The rapid development of academic literature and policy reviews that examine or propose regulatory reform is often ‘preoccupied with the moral obligation to prevent harm’ [161, 162]. As this article has outlined, the prevention of harm is essential to mitigate the potential economic and moral costs of using ML. However, there is an opportunity to focus on promoting these principles and aligning reform with optimal outcomes for both consumers and companies. Future work on regulatory issues will benefit from the analysis in this article which informs the underlying incentives and interests that shape behaviour in this area.

5 Conclusions

This article has challenged the persistent assumption that the use of algorithmic credit scoring and alternative data will only result in discriminatory outcomes or harm to consumers. Potential benefits from well-designed tools should not be so readily dismissed. The ethical desiderata such as trust, privacy, autonomy and fairness, initially studied in isolation, benefit from intersectional research alongside corporate perspectives. At least in respect of banking regulation, legal norms tend to mirror economic theory [17]. Therefore, this economic analysis frames the critical issues for further regulatory work. Banks, like most companies, will continue to function with the prioritisation of profit [160]. They are not, and should not, be charities [160]. However, the future of corporations may shift with the knowledge, as described by Larry Fink, that, ‘in fact, profits and purpose are inextricably linked’ [163]. At the same time, as many consider the purpose and values of corporations, there is a similar impetus for the ethical design of AI.
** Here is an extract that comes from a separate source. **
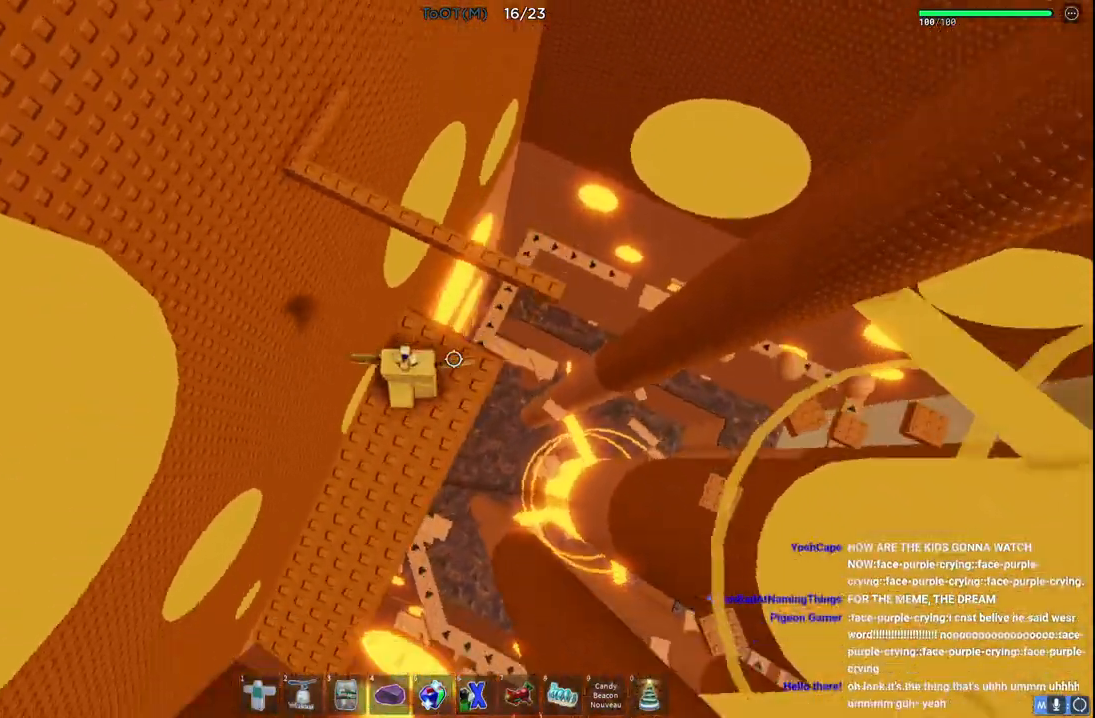
{"keys": ["w"], "events": [[67, "space", "down"], [233, "space", "up"]]}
The serendipitous timing of such challenges should be harnessed. Some of the critical challenges for credit institutions to overcome regarding their purpose and profits overlap with the moral challenges posed by ML. At present, academics argue that ‘we lack a moral framework of justice in respect of evaluating the inputs, outcomes and practices of AI’ [164, 165]. Normative questions about the moral framework that guides AI cannot be divorced from questions of how we evaluate the moral framework that guides corporations. Because, despite the misnomer, that treats AI like something ephemeral or autonomous. As if it is not the tangible decision rules and utility functions informed by the assumptions and goals set by the architect.

The observations in this article culminate in two essential contributions to the vast growing literature on algorithmic decision-making. First, examining the outcomes of using ML from a combined economic and normative method is unique and allows for more rigorous consideration of the real-world costs and benefits. Second, that despite the risk of harm that has been identified by many experts in the field, there is a clear opportunity to design ML in ways that improve and optimise economic and normative outcomes for banks and individuals in the consumer credit market. This article proposes renewed enthusiasm for positive economic and social opportunities from more accurate and ethically designed ML that aims to maximise optimal outcomes from algorithmic decision-making.